Sen. Claire Wilson, a Democrat who chairs each the Human Providers Committee and the DCYF Oversight Board, dismissed the request. The issue, she mentioned, is much less about apply throughout the baby welfare company and extra about a dearth of assist for fogeys battling dependancy.
“It’s onerous to carry individuals accountable when the companies and assist aren’t there,” Wilson mentioned in an interview.
That’s not what the kid fatality reviews present. Repeatedly, drug-addicted dad and mom have been provided therapy and refused it, or relapsed, or did not comply with by way of. Wilson ought to do some homework and rethink.
Extra to the purpose, youngsters’s lives can’t be hostage to a ledger sheet. Washington is certainly dealing with dire funds realities, and if drug therapy isn’t available it’s extra vital than ever to regulate protocols at DCYF. Maybe by taking extra children into foster care, or not less than by offering higher oversight whereas they continue to be with their households.
But the alternative appears to be occurring. Courtroom filings to make children legally depending on the state have plunged 35% since 2021, when the Legislature handed its Maintaining Households Collectively Act to shrink foster care.
This isn’t essentially a foul factor. There are highly effective causes to maintain youngsters out of that system. However the level is to do it safely, and Washington is failing that take a look at. The proof? Some 200 useless and severely injured youngsters recognized to DCYF since 2023, greater than the state has seen in a decade, or longer.

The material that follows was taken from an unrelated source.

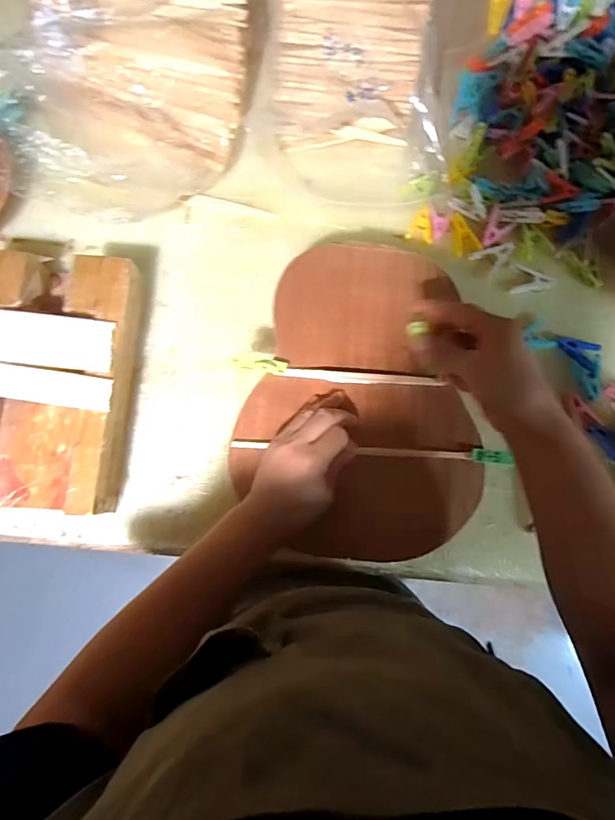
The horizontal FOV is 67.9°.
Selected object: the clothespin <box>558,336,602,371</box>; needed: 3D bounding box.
[{"bbox_3d":[0.322,-0.072,0.542,0.048,0.005,0.033,28,81,2],"label":"clothespin"}]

Tana Senn, secretary of the company, has deflected questions on a baby welfare disaster, preferring as an alternative guilty fentanyl for the stunning spike in vital incidents — a 67% enhance between 2020 and 2024.

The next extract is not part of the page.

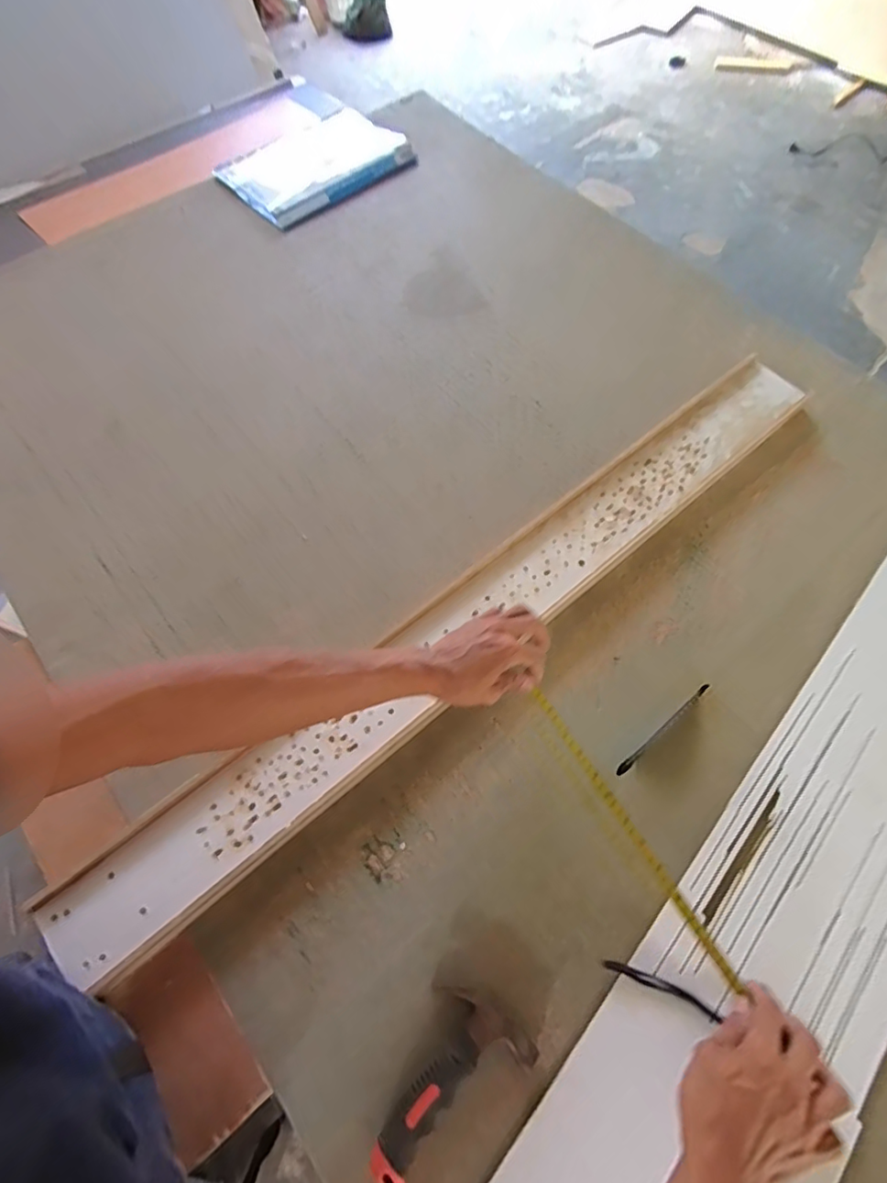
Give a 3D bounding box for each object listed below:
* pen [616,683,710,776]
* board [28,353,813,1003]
[{"bbox_3d":[0.260,0.161,0.623,0.160,0.004,0.009,-37,70,-15],"label":"pen"},{"bbox_3d":[0.073,0.015,0.661,1.119,0.026,0.112,-38,70,-16],"label":"board"}]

However fentanyl isn’t the one offender. Some youngsters have been tortured. Or starved. Or by chance suffocated.
One sample unites all of them: a number of referrals to Youngster Protecting Providers. One household was reported 85 instances between 2012 and 2025, earlier than their youngest, an toddler, died.
This doesn’t imply the Maintaining Households Collectively Act itself is at fault. It means employees at DCYF haven’t been educated to perceive and apply the regulation accurately. (As an illustration, solely a decide can ship a child into foster care, however out of 47 incidents of extreme baby maltreatment in the course of the first quarter of 2025, simply two instances had been delivered to courtroom.)

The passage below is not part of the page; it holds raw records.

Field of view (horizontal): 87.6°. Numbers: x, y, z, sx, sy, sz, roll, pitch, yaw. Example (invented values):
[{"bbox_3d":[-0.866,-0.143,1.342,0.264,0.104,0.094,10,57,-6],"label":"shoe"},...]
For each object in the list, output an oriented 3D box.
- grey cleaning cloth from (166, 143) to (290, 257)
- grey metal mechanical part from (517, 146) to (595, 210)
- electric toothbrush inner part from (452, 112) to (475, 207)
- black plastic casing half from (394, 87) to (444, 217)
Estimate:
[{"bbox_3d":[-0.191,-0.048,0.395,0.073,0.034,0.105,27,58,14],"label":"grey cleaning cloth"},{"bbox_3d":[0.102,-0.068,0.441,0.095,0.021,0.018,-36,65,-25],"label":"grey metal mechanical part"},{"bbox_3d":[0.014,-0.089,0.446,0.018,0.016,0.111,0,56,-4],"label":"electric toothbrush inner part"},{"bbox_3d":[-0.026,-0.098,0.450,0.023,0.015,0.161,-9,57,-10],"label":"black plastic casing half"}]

It additionally means the company, fairly clearly, should change the way in which it assesses danger.
That’s behind-the-scenes work Senn, who inherited this mess, wants to guide. As a result of exterior her company, advocates are more and more indignant. A gaggle known as Maintaining Children Protected plans to rally on the Capitol on Jan. 14, and its organizer says greater than 100 individuals have signed up.
Their goal is the Maintaining Households Collectively Act, the newest instance of a well-intended state regulation handed with out the infrastructure important to make it work.
As Sen. Leonard Christian, R-Spokane Valley, informed the DCYF Oversight Board final month, “It’s actually onerous to be involved with a baby’s well-being once they’re useless.”